About the Course

There is a sea change taking place in U.S. health care. New (and very old) understandings are emerging about health, wellbeing and resilience, as well as what leads to illness. Integrative health care can be described as patient-centered care using the best of Western biomedicine and complementary and alternative medicines. This course examines the forces calling this change forward, views and techniques of specific integrative modalities, and the challenges to implementation of IHC.

Course Description

Students will engage in a variety mind-body self-care practices while exploring the theory, history, practices and politics of integrative health care in the U.S. The course begins with an overview of integrative health and medicine and its implications for clinical care and public health practice.
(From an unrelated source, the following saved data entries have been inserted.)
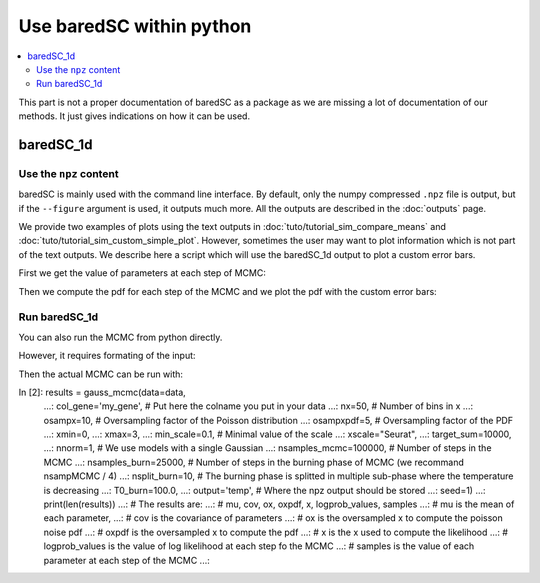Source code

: Use baredSC within python
=========================

.. contents::
    :local:

This part is not a proper documentation of baredSC as a package as we are missing a lot of documentation of our methods.
It just gives indications on how it can be used.

baredSC_1d
----------

Use the ``npz`` content
^^^^^^^^^^^^^^^^^^^^^^^

baredSC is mainly used with the command line interface.
By default, only the numpy compressed ``.npz`` file is output,
but if the ``--figure`` argument is used, it outputs much more.
All the outputs are described in the :doc:`outputs` page.

We provide two examples of plots using the text outputs in :doc:`tuto/tutorial_sim_compare_means` and :doc:`tuto/tutorial_sim_custom_simple_plot`.
However, sometimes the user may want to plot information which is not part of the text outputs.
We describe here a script which will use the baredSC_1d output to plot a custom error bars.

First we get the value of parameters at each step of MCMC:

.. ipython::

    In [1]: import numpy as np
       ...: import baredSC.oned
       ...: import matplotlib.pyplot as plt
       ...: 
       ...: output_baredSC = "../example/first_example_1d_2gauss.npz"
       ...: 
       ...: # First option, use the function extract_from_npz
       ...: mu, cov, ox, oxpdf, x, logprob_values, samples = \
       ...:   baredSC.oned.extract_from_npz(output_baredSC)
       ...: # mu is the mean of each parameter,
       ...: # cov is the covariance of parameters
       ...: # ox is the oversampled x to compute the poisson noise pdf
       ...: # oxpdf is the oversampled x to compute the pdf
       ...: # x is the x used to compute the likelihood
       ...: # logprob_values is the value of log likelihood at each step fo the MCMC
       ...: # samples is the value of each parameter at each step of the MCMC
       ...: 
       ...: # Second option, get the samples and x, oxpdf from the npz:
       ...: mcmc_res = np.load(output_baredSC, allow_pickle=True)
       ...: samples = mcmc_res['samples']
       ...: x = mcmc_res['x']
       ...: oxpdf = mcmc_res['oxpdf']
       ...: 
       ...: # From the sample size we deduce the number of Gaussians
       ...: nnorm = (samples.shape[1] + 1) // 3
       ...: # We display the parameter names:
       ...: p_names = [f'{pn}{i}' for i in range(nnorm) for pn in ['amp', 'mu', 'scale']][1:]
       ...: print(p_names)
       ...: 

Then we compute the pdf for each step of the MCMC and we plot the pdf with the custom error bars:

.. ipython::    

    @savefig plot_from_npz1d.png
    In [2]: # We assume x is equally spaced
       ...: dx = x[1] - x[0]
       ...: nx = x.size
       ...: noxpdf = oxpdf.size
       ...: # We assume oxpdf is equally spaced
       ...: odxpdf = oxpdf[1] - oxpdf[0]
       ...: 
       ...: # Compute the pdf for each sample
       ...: # This can be long
       ...: pdf = np.array([baredSC.oned.get_pdf(p, nx, noxpdf, oxpdf, odxpdf)
       ...:                 for p in samples])
       ...: 
       ...: xmin = x[0] - dx / 2
       ...: xmax = x[-1] + dx / 2
       ...: 
       ...: my_custom_quantiles = {'0.3': [0.25, 0.75], '0.1': [0.1, 0.9]}
       ...: 
       ...: plt.figure()
       ...: for alpha in my_custom_quantiles:
       ...:   pm = np.quantile(pdf, my_custom_quantiles[alpha][0], axis=0)
       ...:   pp = np.quantile(pdf, my_custom_quantiles[alpha][1], axis=0)
       ...:   plt.fill_between(x, pm, pp, color='g', alpha=float(alpha),
       ...:   rasterized=True)
       ...: # Mean
       ...: plt.plot(x, np.mean(pdf, axis=0), 'r', lw=2, rasterized=True)
       ...: 

Run baredSC_1d
^^^^^^^^^^^^^^

You can also run the MCMC from python directly.

However, it requires formating of the input:

.. ipython::    
    In [1]: import numpy as np
       ...: import pandas as pd
       ...: from scipy.stats import lognorm, truncnorm, poisson
       ...: from baredSC.baredSC_1d import gauss_mcmc
       ...: 
       ...: # I generate 200 cells with normal expression at 1.5 with scale of 0.2
       ...: # In the Seurat scale (log(1 + 10^4 X))
       ...: n_cells = 200
       ...: cur_loc = 1.5
       ...: cur_scale = 0.2
       ...: N = lognorm.rvs(s=0.3, scale=16000, size=n_cells, random_state=1)
       ...: expression = truncnorm.rvs(- cur_loc / cur_scale, np.inf,
       ...:                            loc=cur_loc, scale=cur_scale,
       ...:                            size=n_cells,
       ...:                            random_state=2)
       ...: 
       ...: ks = poisson.rvs(mu=N * 1e-4 * (np.exp(expression) - 1),
       ...:                  random_state=3)
       ...: 
       ...: # I need to put the ks and the N in a data frame:
       ...: # The column containing the total number of UMI per cell
       ...: # must be 'nCount_RNA'
       ...: data = pd.DataFrame({'my_gene': ks, 'nCount_RNA': N})
       ...: 

Then the actual MCMC can be run with:

.. ipython::    

In [2]: results = gauss_mcmc(data=data,
   ...:                      col_gene='my_gene', # Put here the colname you put in your data
   ...:                      nx=50, # Number of bins in x
   ...:                      osampx=10, # Oversampling factor of the Poisson distribution
   ...:                      osampxpdf=5, # Oversampling factor of the PDF
   ...:                      xmin=0,
   ...:                      xmax=3,
   ...:                      min_scale=0.1, # Minimal value of the scale
   ...:                      xscale="Seurat",
   ...:                      target_sum=10000,
   ...:                      nnorm=1, # We use models with a single Gaussian
   ...:                      nsamples_mcmc=100000, # Number of steps in the MCMC
   ...:                      nsamples_burn=25000, # Number of steps in the burning phase of MCMC (we recommand nsampMCMC / 4)
   ...:                      nsplit_burn=10, # The burning phase is splitted in multiple sub-phase where the temperature is decreasing
   ...:                      T0_burn=100.0,
   ...:                      output='temp', # Where the npz output should be stored
   ...:                      seed=1)
   ...: print(len(results))
   ...: # The results are:
   ...: # mu, cov, ox, oxpdf, x, logprob_values, samples
   ...: # mu is the mean of each parameter,
   ...: # cov is the covariance of parameters
   ...: # ox is the oversampled x to compute the poisson noise pdf
   ...: # oxpdf is the oversampled x to compute the pdf
   ...: # x is the x used to compute the likelihood
   ...: # logprob_values is the value of log likelihood at each step fo the MCMC
   ...: # samples is the value of each parameter at each step of the MCMC
   ...:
We will examine the roots of integrative health care in the intersection of globalization with various movements of the 1960s and 70s, and in frustrations with the U.S. healthcare system from patient, provider and policymaker perspectives; and identify barriers and boosts to widespread adoption of integrative health care in the U.S. Students will meet practitioners of acupuncture, massage therapy, yoga, Ayurvedic medicine, and integrative medicine to learn about each profession's cosmology of health and illness, diagnostics, and treatments. Methodological challenges and opportunities within integrative health care research will be explored in looking at the evidence base for various methods. Students will articulate through words or artistic expression their own understanding of health and illness, and produce and present final projects on a relevant topic of their choice.

About the Instructor

Janet Kahn is a senior policy advisor for the Academic Consortium for Integrative Medicine and Health, a research assistant professor in the UVM College of Medicine and a research affiliate in the UVM College of Nursing and Health Sciences. She currently serves on President Obama’s Advisory Group on Prevention, Health Promotion, and Integrative and Public Health; and Governor Shumlin’s Health Care Work Force Working Group. Dr. Kahn has served on the National Advisory Council for Complementary and Alternative Medicine, and recently completed the development and testing of a media-based program for veterans and their partners in collaboration with Dr. William Collinge. Dr. Kahn is a massage therapist and medical sociologist who trained at Antioch College, Harvard Graduate School of Education and Brandeis University.